Censorship discussion

I am currently taking a Public Libraries Management class. It is an online class and each week the teacher posts a controversial issue that public libraries face. We must post a reply stating how we, as the directors of the library, would deal with the situation. We then respond to each others posts and this can lead to lengthy discussions depending on the topic and the comments. These topics have been interesting so far and it is a good way for us to get to know each other and display our knowledge of libraries and procedures and our opinions about these issues.

Some of these issues have been: How to accommodate the Spanish-speaking community, What to do if we need to build a new library and the old one was declared a historical building.  This week the topic was that the youth librarian plans to show Shark Tales and the Italian-American community decides to picket it because they think it portrays them in a bad light.

The discussions were good and many of my classmates brought up some really great ideas and considerations. I hope that they think the same about my ideas… Anyway, I posted a comment about allowing someone (a racist) to picket because the library wanted to show The Princess and the Frog. My point was that in that case of course the library would not agree to cancel the showing of the movie. Therefore, the library needs to be careful when they listen to community requests for banning and when they don’t. (My idea was that the library should have a policy which they follow so that all materials and requests for the banning of those materials are considered by the same rules.

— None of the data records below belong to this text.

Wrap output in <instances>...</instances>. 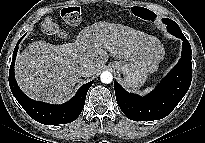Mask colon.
Masks as SVG:
<instances>
[{
  "label": "colon",
  "instance_id": "colon-1",
  "mask_svg": "<svg viewBox=\"0 0 205 143\" xmlns=\"http://www.w3.org/2000/svg\"><path fill=\"white\" fill-rule=\"evenodd\" d=\"M131 12L137 18L145 21H154L157 15L150 9L136 6L131 9ZM60 15L65 23L71 26H76L81 22V9L78 6H68L61 10ZM41 30L51 36L65 38L66 32L62 30L54 17L48 16L41 23Z\"/></svg>",
  "mask_w": 205,
  "mask_h": 143
}]
</instances>
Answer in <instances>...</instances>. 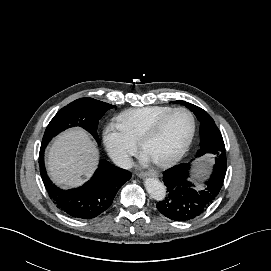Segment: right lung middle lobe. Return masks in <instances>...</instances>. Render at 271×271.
<instances>
[{
    "label": "right lung middle lobe",
    "instance_id": "1",
    "mask_svg": "<svg viewBox=\"0 0 271 271\" xmlns=\"http://www.w3.org/2000/svg\"><path fill=\"white\" fill-rule=\"evenodd\" d=\"M114 105L95 100L93 98H81L62 108L47 126L41 148L45 149L48 142L57 134L69 127L80 126L90 132L100 144L97 135L99 119Z\"/></svg>",
    "mask_w": 271,
    "mask_h": 271
}]
</instances>
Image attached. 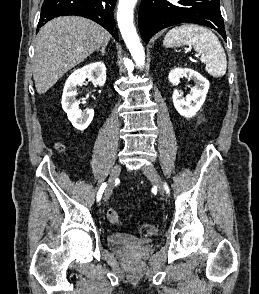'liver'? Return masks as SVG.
I'll return each mask as SVG.
<instances>
[{
    "instance_id": "obj_1",
    "label": "liver",
    "mask_w": 259,
    "mask_h": 294,
    "mask_svg": "<svg viewBox=\"0 0 259 294\" xmlns=\"http://www.w3.org/2000/svg\"><path fill=\"white\" fill-rule=\"evenodd\" d=\"M110 38L103 27L83 17L49 21L36 38L33 78L37 92L46 93L69 69L107 45Z\"/></svg>"
}]
</instances>
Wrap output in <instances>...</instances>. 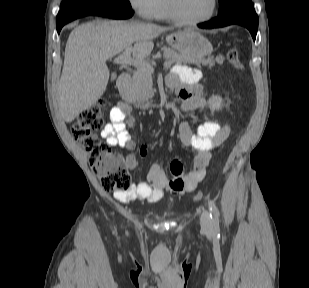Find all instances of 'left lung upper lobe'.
I'll use <instances>...</instances> for the list:
<instances>
[{
  "label": "left lung upper lobe",
  "instance_id": "obj_1",
  "mask_svg": "<svg viewBox=\"0 0 309 288\" xmlns=\"http://www.w3.org/2000/svg\"><path fill=\"white\" fill-rule=\"evenodd\" d=\"M248 4H252L251 0H219L218 16L228 14L233 10Z\"/></svg>",
  "mask_w": 309,
  "mask_h": 288
}]
</instances>
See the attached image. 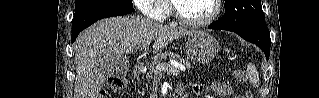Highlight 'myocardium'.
<instances>
[{
  "label": "myocardium",
  "mask_w": 319,
  "mask_h": 98,
  "mask_svg": "<svg viewBox=\"0 0 319 98\" xmlns=\"http://www.w3.org/2000/svg\"><path fill=\"white\" fill-rule=\"evenodd\" d=\"M214 10L210 16L202 20H190L185 18L178 9L175 1H171L172 13L174 17L183 25L190 28H202L212 24L220 15L222 10V1L221 0H213Z\"/></svg>",
  "instance_id": "1"
}]
</instances>
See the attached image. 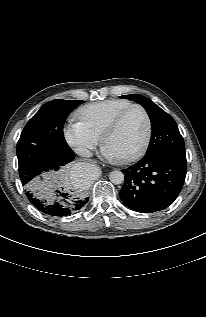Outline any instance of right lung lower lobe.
<instances>
[{"label":"right lung lower lobe","instance_id":"1","mask_svg":"<svg viewBox=\"0 0 206 317\" xmlns=\"http://www.w3.org/2000/svg\"><path fill=\"white\" fill-rule=\"evenodd\" d=\"M56 155L58 163L61 164L60 166L71 162L75 158V154L69 146L67 149H59ZM63 189L62 191H57V198L51 203L42 200V198L29 189L26 190V196L38 210L45 214L59 217L70 215L80 210L87 203L88 197H85L83 194Z\"/></svg>","mask_w":206,"mask_h":317}]
</instances>
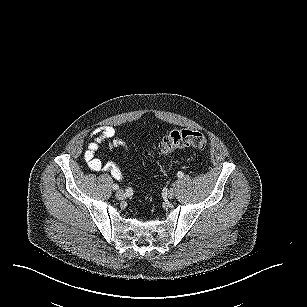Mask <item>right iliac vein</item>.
<instances>
[{
  "label": "right iliac vein",
  "instance_id": "obj_1",
  "mask_svg": "<svg viewBox=\"0 0 307 307\" xmlns=\"http://www.w3.org/2000/svg\"><path fill=\"white\" fill-rule=\"evenodd\" d=\"M115 196H116L117 199L122 200V199H124L125 194H124V192L122 190H118L116 192Z\"/></svg>",
  "mask_w": 307,
  "mask_h": 307
}]
</instances>
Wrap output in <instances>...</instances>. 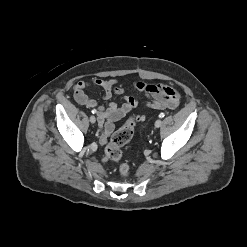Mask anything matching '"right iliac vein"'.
<instances>
[{
  "label": "right iliac vein",
  "instance_id": "right-iliac-vein-1",
  "mask_svg": "<svg viewBox=\"0 0 247 247\" xmlns=\"http://www.w3.org/2000/svg\"><path fill=\"white\" fill-rule=\"evenodd\" d=\"M90 122L93 123V124L96 122V119H95L94 116H90Z\"/></svg>",
  "mask_w": 247,
  "mask_h": 247
}]
</instances>
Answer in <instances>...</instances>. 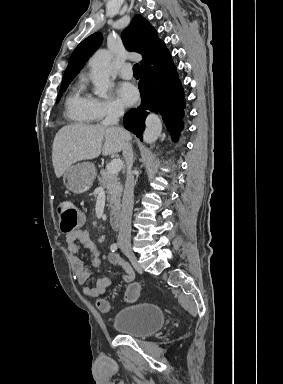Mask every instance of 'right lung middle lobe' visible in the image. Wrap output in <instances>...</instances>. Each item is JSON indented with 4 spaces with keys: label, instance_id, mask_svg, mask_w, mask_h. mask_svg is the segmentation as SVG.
<instances>
[{
    "label": "right lung middle lobe",
    "instance_id": "right-lung-middle-lobe-1",
    "mask_svg": "<svg viewBox=\"0 0 283 384\" xmlns=\"http://www.w3.org/2000/svg\"><path fill=\"white\" fill-rule=\"evenodd\" d=\"M70 82H67V83H62L61 84V89H60V92L58 94V99H57V103L59 102L61 96H62V93L67 89L68 85H69Z\"/></svg>",
    "mask_w": 283,
    "mask_h": 384
}]
</instances>
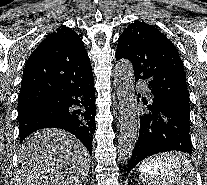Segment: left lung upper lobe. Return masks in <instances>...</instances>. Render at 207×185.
Instances as JSON below:
<instances>
[{
	"instance_id": "obj_1",
	"label": "left lung upper lobe",
	"mask_w": 207,
	"mask_h": 185,
	"mask_svg": "<svg viewBox=\"0 0 207 185\" xmlns=\"http://www.w3.org/2000/svg\"><path fill=\"white\" fill-rule=\"evenodd\" d=\"M126 58L135 80L147 81L151 94L190 115L184 66L173 43L156 27L142 21L129 24L118 39L116 60Z\"/></svg>"
}]
</instances>
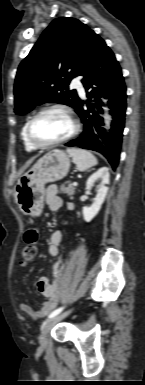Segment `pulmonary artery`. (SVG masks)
I'll return each instance as SVG.
<instances>
[{"label": "pulmonary artery", "mask_w": 145, "mask_h": 385, "mask_svg": "<svg viewBox=\"0 0 145 385\" xmlns=\"http://www.w3.org/2000/svg\"><path fill=\"white\" fill-rule=\"evenodd\" d=\"M71 87L75 88L81 96H84V88L78 78L72 80Z\"/></svg>", "instance_id": "1"}]
</instances>
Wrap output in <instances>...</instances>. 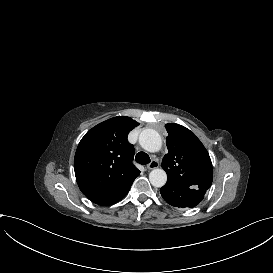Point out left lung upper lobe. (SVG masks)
<instances>
[{"instance_id":"5c2ea615","label":"left lung upper lobe","mask_w":273,"mask_h":273,"mask_svg":"<svg viewBox=\"0 0 273 273\" xmlns=\"http://www.w3.org/2000/svg\"><path fill=\"white\" fill-rule=\"evenodd\" d=\"M165 127L168 154L161 165L167 182L208 190L212 184V163L206 148L189 129L174 123Z\"/></svg>"}]
</instances>
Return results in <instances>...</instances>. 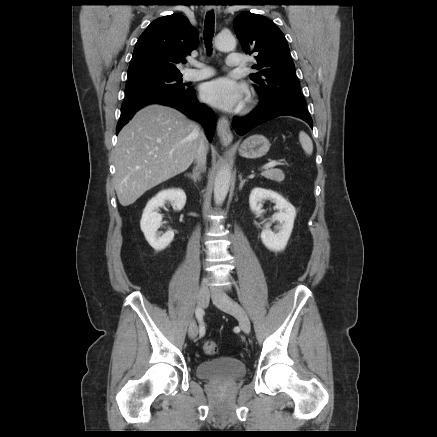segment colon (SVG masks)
<instances>
[{
  "instance_id": "colon-1",
  "label": "colon",
  "mask_w": 437,
  "mask_h": 437,
  "mask_svg": "<svg viewBox=\"0 0 437 437\" xmlns=\"http://www.w3.org/2000/svg\"><path fill=\"white\" fill-rule=\"evenodd\" d=\"M203 351L206 355H215L218 352L217 344L212 340H206L203 344Z\"/></svg>"
}]
</instances>
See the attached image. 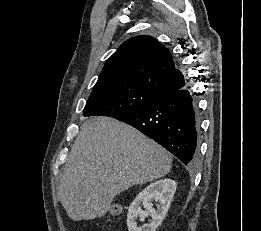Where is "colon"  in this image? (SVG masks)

I started to think about how censorship is such a big issue and really needs to be taken seriously. Blanket rules such as ‘the library never practices censorship’ may not be as affective as we might hope. Granted, this is the policy according to the ALA. But in all honesty, many librarians and libraries practice censorship by the fact that they choose what materials to buy and they may not purchase books that make them uncomfortable. I therefore think it is very important for libraries and librarians to consider what books are purchased or not purchased very carefully. It is very important to follow the rules of freedom of information by providing materials that present all sides of controversial issues.